Énoncé du problème
Reprenez l'extrait juridique ci-dessous sur les hypothèses alléguées par le ministre et poursuivez-le à partir de sa dernière phrase.

Extrait du document
===============
Le premier volet de l’analyse nécessite un examen tripartite :

a) Il y a d’abord ce qu’on appelle les « hypothèses » alléguées. L’allégation et l’utilisation d’hypothèses dans les appels de décisions ou d’actions du ministre du Revenu national dans les affaires d’impôt ou d’assurance-chômage sont chose unique dans les instances civiles. Cela découle principalement de deux arrêts de principes, Johnston v. M.N.R., [1948] R.C.S. 486 et M.N.R. v. Pillsbury Holdings Ltd., 64 DTC 5184. Les hypothèses alléguées ont le caractère de renseignements sur le fondement factuel de l’action du ministre, qu’il s’agisse d’une cotisation d’impôt établie en vertu de la Loi de l’impôt sur le revenu ou de la Loi sur la taxe d’accise ou d’un règlement rendu en vertu de la Loi sur l’assurance-emploi. Dans les faits, elles établissent la charge qui incombe à l’appelant. Si elles ne sont pas contestées, elles doivent être acceptées, aux fins du litige, comme étant exactes sur le plan factuel. Pour cette raison, il est d’une importance capitale que les hypothèses alléguées révèlent complètement, exactement et honnêtement le fondement de la décision du ministre et qu’elles incluent toutes les conclusions tirées par le ministre, quelle que soit la partie qu’elles favorisent.

Étrangement, l’appelant est pour la première fois informé de la teneur de ce qu’on appelle les hypothèses lorsque le procureur général dépose une réponse à l’avis d’appel. Si je comprends bien, elles ne sont en général pas communiquées à l’appelant avant que le règlement soit rendu, et l’appelant (à cette étape il est un requérant) n’a pas la possibilité de les réfuter ou d’indiquer pourquoi le règlement qui lui est défavorable ne devrait pas être rendu. Au risque d’affirmer l’évidence même, cette omission constitue manifestement une atteinte fondamentale à l’un des préceptes les plus fondamentaux de la justice naturelle. Puisque nous savons de source sûre que pour arriver à la conclusion qu’il est convaincu ou qu’il n’est pas convaincu, le ministre doit exercer son pouvoir discrétionnaire, il est essentiel que le principe voulant que l’autre partie soit entendue soit respecté. En outre, l’omission de donner les motifs au moment où le pouvoir discrétionnaire est exercé est en soi une violation d’une autre règle cardinale de justice naturelle.

Pour les motifs qui suivent, je ne crois pas nécessaire en l’espèce de tenir compte de ces atteintes aux principes fondamentaux de justice naturelle dans ma décision d’infirmer le règlement. Celui-ci est si manifestement vicié à de nombreux autres égards qu’il est inutile de traiter de ces points, bien qu’en elle-même l’omission de respecter les règles de justice naturelle justifierait que l’on annule le prétendu exercice de ce qu’on appelle le pouvoir discrétionnaire du ministre.

La première étape de l’examen consiste à déterminer si les hypothèses alléguées, en autant qu’elles ne sont pas contestées, appuient le règlement. Dans la négative, le règlement ne peut être maintenu, bien que le ministre ait le droit d’alléguer d’autres faits à l’appui du règlement et d’assumer la charge d’établir ces faits. Si les hypothèses alléguées et non contestées justifient à elles seules le règlement, il faut passer à la deuxième étape de l’examen.
===============
Données fournies

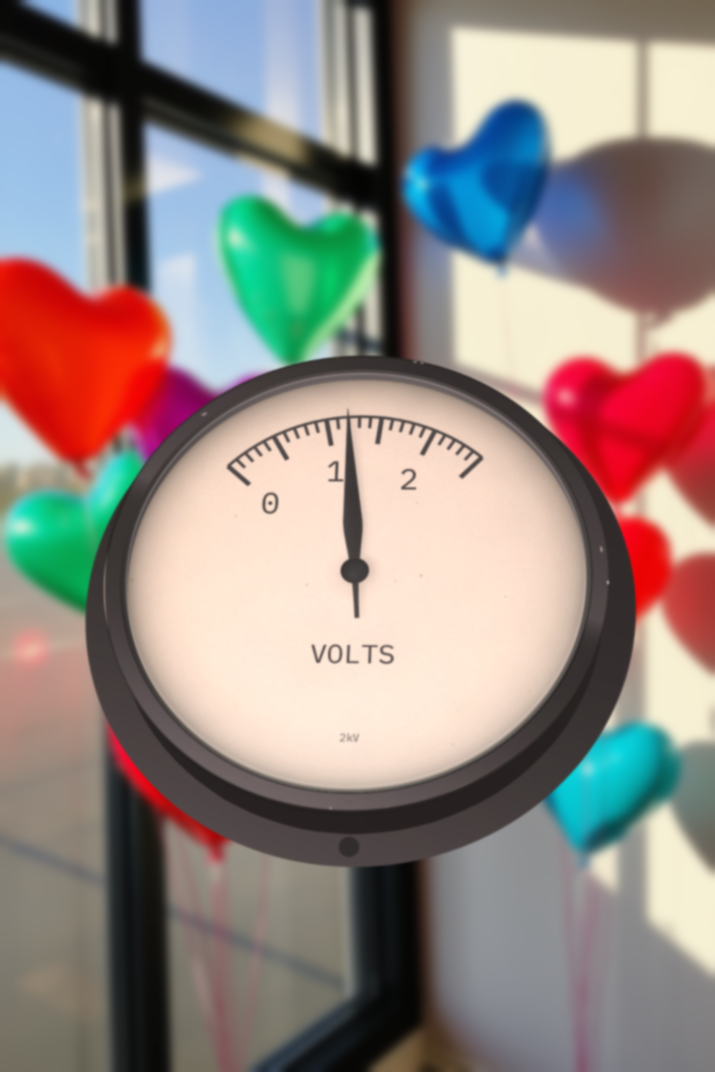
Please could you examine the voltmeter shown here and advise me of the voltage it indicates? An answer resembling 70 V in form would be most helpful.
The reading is 1.2 V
===============
Réponse à l'exercice
b) La deuxième étape consiste pour l’appelant à produire une preuve visant à établir, si possible, soit que certaines des hypothèses ou la totalité de celles-ci sont erronées, soit qu’il existe d’autres faits importants que le ministre a omis de prendre en considération et qu’il aurait dû examiner dans le cadre de l’exercice de son pouvoir discrétionnaire. À cet égard, je me reporte aux facteurs énoncés par le juge en chef Isaac dans le passage de l’arrêt Bayside cité précédemment. La question de savoir si les hypothèses sont correctes sur le plan factuel est implicite dans ce passage.

c) La troisième étape consiste à déterminer si ce qui reste, une fois que les hypothèses contestées par l’appelant ont été réfutées et que les autres faits présentés à la Cour par l’appelant ou le ministre ont été établis, justifie l’exercice par le ministre de son pouvoir discrétionnaire. Même à cette étape-ci, la Cour ne peut substituer son propre pouvoir discrétionnaire à celui du ministre. Ce n’est que si, et seulement si la réponse à cette question est négative, que la Cour peut passer à la deuxième étape.

[32] On constate que le juge Bowman n’avait pas à fonder sa décision sur le fait que le Ministre n’avait pas observé « les principes élémentaires de la justice naturelle » .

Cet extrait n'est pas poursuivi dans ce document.